Switch "rubato" to "tempo rubato" in the material below and give it back otherwise unchanged. Omit the pictures.

EXERCISE INPUT section start

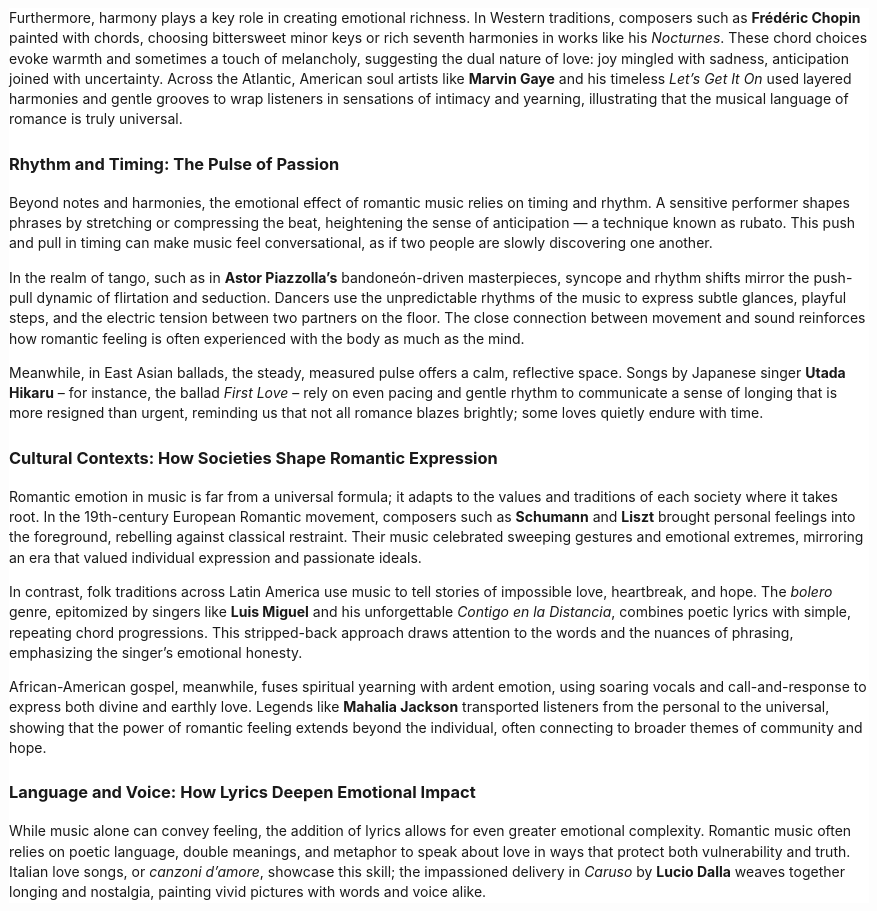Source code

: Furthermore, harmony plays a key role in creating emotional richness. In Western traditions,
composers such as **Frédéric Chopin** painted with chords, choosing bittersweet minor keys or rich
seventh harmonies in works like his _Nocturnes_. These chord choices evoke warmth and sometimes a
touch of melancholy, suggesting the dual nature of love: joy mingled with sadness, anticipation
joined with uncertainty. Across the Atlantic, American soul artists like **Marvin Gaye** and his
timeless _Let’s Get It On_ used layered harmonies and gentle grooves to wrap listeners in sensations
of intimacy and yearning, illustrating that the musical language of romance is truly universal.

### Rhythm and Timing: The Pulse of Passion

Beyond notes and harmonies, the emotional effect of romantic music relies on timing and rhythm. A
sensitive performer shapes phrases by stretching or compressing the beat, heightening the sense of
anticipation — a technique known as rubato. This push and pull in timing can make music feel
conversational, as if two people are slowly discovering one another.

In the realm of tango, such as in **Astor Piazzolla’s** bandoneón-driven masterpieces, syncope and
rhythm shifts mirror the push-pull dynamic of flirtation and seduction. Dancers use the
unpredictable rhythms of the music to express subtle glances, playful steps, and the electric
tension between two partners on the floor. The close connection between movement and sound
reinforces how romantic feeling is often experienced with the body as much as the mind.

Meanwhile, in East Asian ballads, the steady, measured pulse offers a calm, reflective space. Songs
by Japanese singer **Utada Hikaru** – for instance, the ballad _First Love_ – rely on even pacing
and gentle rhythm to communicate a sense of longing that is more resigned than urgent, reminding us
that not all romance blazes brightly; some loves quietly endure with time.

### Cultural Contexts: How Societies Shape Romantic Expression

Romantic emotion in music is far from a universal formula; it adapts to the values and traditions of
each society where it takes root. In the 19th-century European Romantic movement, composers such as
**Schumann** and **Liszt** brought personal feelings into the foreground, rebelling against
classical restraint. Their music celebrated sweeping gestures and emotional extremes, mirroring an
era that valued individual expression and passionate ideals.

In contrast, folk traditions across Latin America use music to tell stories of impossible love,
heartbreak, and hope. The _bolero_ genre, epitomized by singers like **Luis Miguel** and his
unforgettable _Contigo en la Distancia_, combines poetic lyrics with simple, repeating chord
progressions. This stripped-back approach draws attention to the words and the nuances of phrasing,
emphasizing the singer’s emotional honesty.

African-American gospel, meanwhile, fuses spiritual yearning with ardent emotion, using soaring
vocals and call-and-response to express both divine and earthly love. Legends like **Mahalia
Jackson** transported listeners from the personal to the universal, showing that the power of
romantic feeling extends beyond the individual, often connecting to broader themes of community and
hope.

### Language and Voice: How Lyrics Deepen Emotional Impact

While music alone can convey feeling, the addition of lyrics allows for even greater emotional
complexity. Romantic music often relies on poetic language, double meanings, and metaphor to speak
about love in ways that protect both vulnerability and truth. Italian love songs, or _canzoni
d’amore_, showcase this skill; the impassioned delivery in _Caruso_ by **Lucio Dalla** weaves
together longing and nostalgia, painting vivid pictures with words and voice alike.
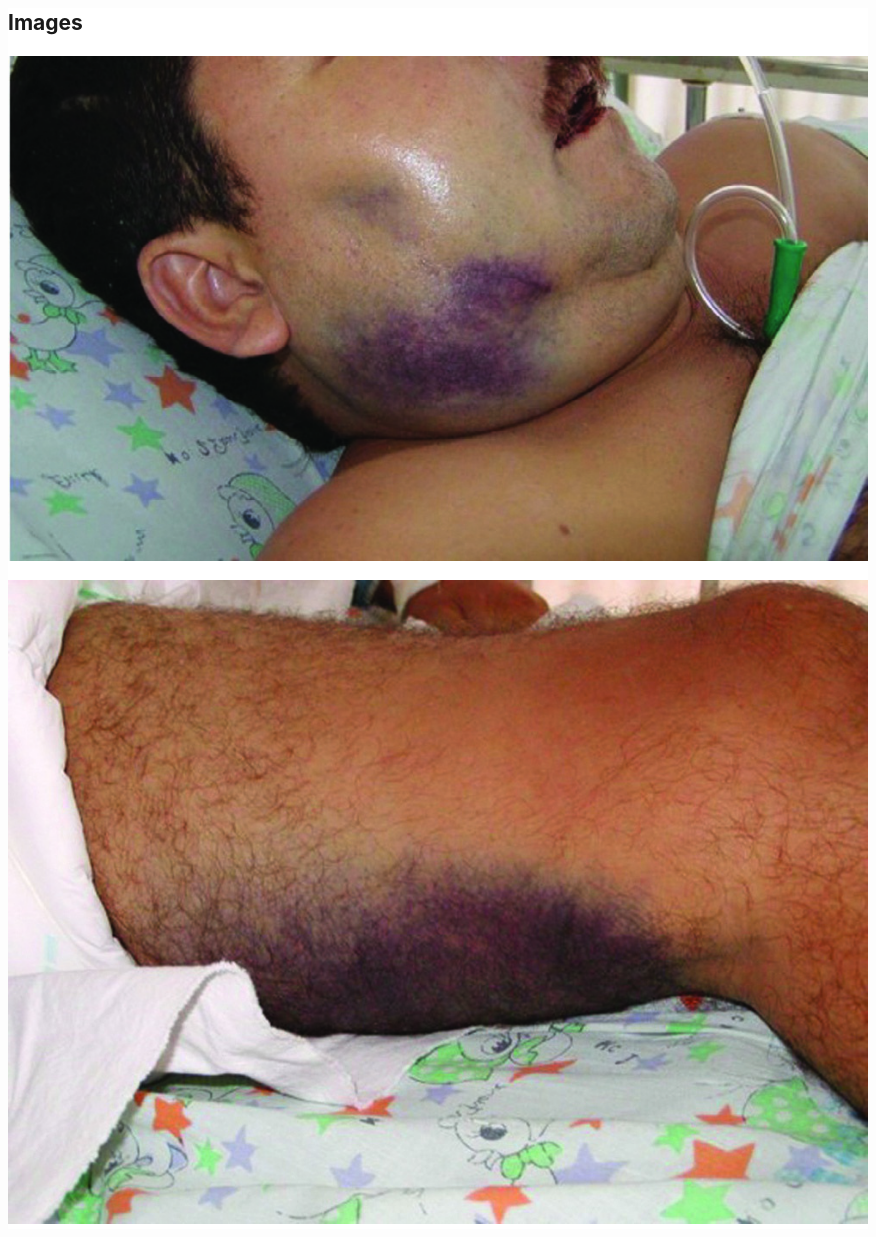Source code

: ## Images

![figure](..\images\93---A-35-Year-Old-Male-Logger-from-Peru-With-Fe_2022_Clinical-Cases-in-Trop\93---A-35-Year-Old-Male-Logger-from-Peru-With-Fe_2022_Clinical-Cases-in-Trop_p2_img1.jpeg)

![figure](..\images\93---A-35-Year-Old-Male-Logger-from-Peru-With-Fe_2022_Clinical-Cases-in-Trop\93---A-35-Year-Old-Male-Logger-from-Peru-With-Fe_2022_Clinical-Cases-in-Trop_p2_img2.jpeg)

EXERCISE INPUT section end

FINAL ANSWER:
Source code

: Furthermore, harmony plays a key role in creating emotional richness. In Western traditions,
composers such as **Frédéric Chopin** painted with chords, choosing bittersweet minor keys or rich
seventh harmonies in works like his _Nocturnes_. These chord choices evoke warmth and sometimes a
touch of melancholy, suggesting the dual nature of love: joy mingled with sadness, anticipation
joined with uncertainty. Across the Atlantic, American soul artists like **Marvin Gaye** and his
timeless _Let’s Get It On_ used layered harmonies and gentle grooves to wrap listeners in sensations
of intimacy and yearning, illustrating that the musical language of romance is truly universal.

### Rhythm and Timing: The Pulse of Passion

Beyond notes and harmonies, the emotional effect of romantic music relies on timing and rhythm. A
sensitive performer shapes phrases by stretching or compressing the beat, heightening the sense of
anticipation — a technique known as tempo rubato. This push and pull in timing can make music feel
conversational, as if two people are slowly discovering one another.

In the realm of tango, such as in **Astor Piazzolla’s** bandoneón-driven masterpieces, syncope and
rhythm shifts mirror the push-pull dynamic of flirtation and seduction. Dancers use the
unpredictable rhythms of the music to express subtle glances, playful steps, and the electric
tension between two partners on the floor. The close connection between movement and sound
reinforces how romantic feeling is often experienced with the body as much as the mind.

Meanwhile, in East Asian ballads, the steady, measured pulse offers a calm, reflective space. Songs
by Japanese singer **Utada Hikaru** – for instance, the ballad _First Love_ – rely on even pacing
and gentle rhythm to communicate a sense of longing that is more resigned than urgent, reminding us
that not all romance blazes brightly; some loves quietly endure with time.

### Cultural Contexts: How Societies Shape Romantic Expression

Romantic emotion in music is far from a universal formula; it adapts to the values and traditions of
each society where it takes root. In the 19th-century European Romantic movement, composers such as
**Schumann** and **Liszt** brought personal feelings into the foreground, rebelling against
classical restraint. Their music celebrated sweeping gestures and emotional extremes, mirroring an
era that valued individual expression and passionate ideals.

In contrast, folk traditions across Latin America use music to tell stories of impossible love,
heartbreak, and hope. The _bolero_ genre, epitomized by singers like **Luis Miguel** and his
unforgettable _Contigo en la Distancia_, combines poetic lyrics with simple, repeating chord
progressions. This stripped-back approach draws attention to the words and the nuances of phrasing,
emphasizing the singer’s emotional honesty.

African-American gospel, meanwhile, fuses spiritual yearning with ardent emotion, using soaring
vocals and call-and-response to express both divine and earthly love. Legends like **Mahalia
Jackson** transported listeners from the personal to the universal, showing that the power of
romantic feeling extends beyond the individual, often connecting to broader themes of community and
hope.

### Language and Voice: How Lyrics Deepen Emotional Impact

While music alone can convey feeling, the addition of lyrics allows for even greater emotional
complexity. Romantic music often relies on poetic language, double meanings, and metaphor to speak
about love in ways that protect both vulnerability and truth. Italian love songs, or _canzoni
d’amore_, showcase this skill; the impassioned delivery in _Caruso_ by **Lucio Dalla** weaves
together longing and nostalgia, painting vivid pictures with words and voice alike.
Source code

: ## Images

![figure](..\images\93---A-35-Year-Old-Male-Logger-from-Peru-With-Fe_2022_Clinical-Cases-in-Trop\93---A-35-Year-Old-Male-Logger-from-Peru-With-Fe_2022_Clinical-Cases-in-Trop_p2_img1.jpeg)

![figure](..\images\93---A-35-Year-Old-Male-Logger-from-Peru-With-Fe_2022_Clinical-Cases-in-Trop\93---A-35-Year-Old-Male-Logger-from-Peru-With-Fe_2022_Clinical-Cases-in-Trop_p2_img2.jpeg)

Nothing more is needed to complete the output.